Stacey Mitchell (17 June 1990 – 18 December 2006) was a British-born girl living in Australia who was murdered at the age of 16, on 18 December 2006, by couple Jessica Stasinowsky and Valerie Parashumti. She was bludgeoned with a concrete block and strangled with a chain. Her corpse was found in a wheelie bin shortly afterwards. Stasinowsky and Parashumti had known Mitchell for three days, and claimed they murdered her because they found her irritating.

==Murder==
Stacey Mitchell was born in Dorset, England, but emigrated to Australia at the age of 10. At the age of 16, she ran away from her family home and stayed with 19-year-old Parashumti and 21-year-old Stasinowsky.

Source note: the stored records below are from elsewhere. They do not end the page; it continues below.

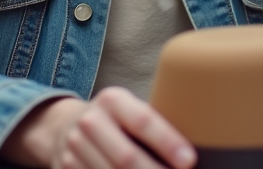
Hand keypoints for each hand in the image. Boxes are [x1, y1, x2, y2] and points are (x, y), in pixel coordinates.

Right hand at [0, 88, 195, 168]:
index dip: (168, 143)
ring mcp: (74, 147)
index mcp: (113, 100)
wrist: (63, 126)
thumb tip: (200, 140)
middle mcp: (91, 121)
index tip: (190, 161)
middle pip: (126, 157)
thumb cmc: (115, 119)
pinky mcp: (65, 168)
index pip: (143, 121)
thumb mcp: (129, 109)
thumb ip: (153, 122)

Parashumti was accused by Stasinowsky of flirting with Mitchell. She planned to kill Mitchell to prove to Stasinowsky she was not attracted to her. The three of them spent the evening drinking whisky before Parashumti hit Mitchell over the back of the head with a concrete block. Stasinowsky then strangled her with a dog chain. As she lay dying, the two women kissed over her body and filmed her on a mobile phone. Earlier attempts to kill Mitchell by Stasinowsky included putting broken glass in her drink and spilling oil on the bathroom floor.

==Trial==
The two women were tried at the Perth Supreme Court. During the trial they "smiled, giggled and whispered at each other". Parashumti's lawyer stated that she had a severe personality disorder and had grown up with an abusive father. She had also had an obsession with the vampire subculture, and a penchant for drinking people's blood since the age of 10. Parashumti's father had previously been in prison for beating his wife.

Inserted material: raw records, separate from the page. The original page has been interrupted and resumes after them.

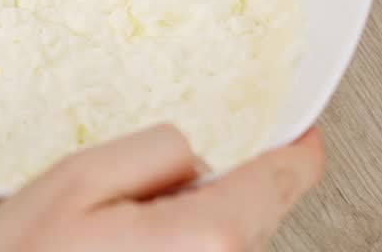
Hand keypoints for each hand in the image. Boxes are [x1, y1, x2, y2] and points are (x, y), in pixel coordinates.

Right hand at [0, 124, 323, 251]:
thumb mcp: (79, 178)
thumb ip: (155, 152)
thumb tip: (195, 157)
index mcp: (206, 238)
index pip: (278, 183)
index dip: (292, 154)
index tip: (303, 140)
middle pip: (249, 219)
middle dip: (209, 198)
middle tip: (126, 209)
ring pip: (221, 250)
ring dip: (187, 237)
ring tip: (105, 248)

Both women pleaded guilty, and revealed that after Mitchell's death, they had visited a hardware store to look for a chainsaw and some spades. In 2008, both women were sentenced to strict security life imprisonment, with a 24-year minimum term. Stasinowsky subsequently appealed her sentence. Her appeal was unanimously rejected by the WA Court of Appeal. David Ross John Haynes, who also lived with them, was sentenced to two years' imprisonment for being an accessory. Although he had been fully aware of the plan to kill Mitchell, he agreed to go to his bedroom and listen to music.

==Imprisonment==
It was discovered in 2009 that the two women were continuing their relationship in prison, reportedly spending up to 90 minutes together on weekdays, and seven hours a day on weekends. Parashumti was consequently moved to a separate prison. They attempted to maintain contact by sending letters, using fellow inmate Catherine Birnie as a go-between. In 2012, three prison officers were injured following their intervention in a fight involving Parashumti and another inmate. In 2013 Parashumti attempted to escape from prison, but failed to leave the grounds. It was reported she would consequently face a police charge.

==Other charges==
In 2014, 20 charges against Stasinowsky, which pre-dated the murder, were dropped.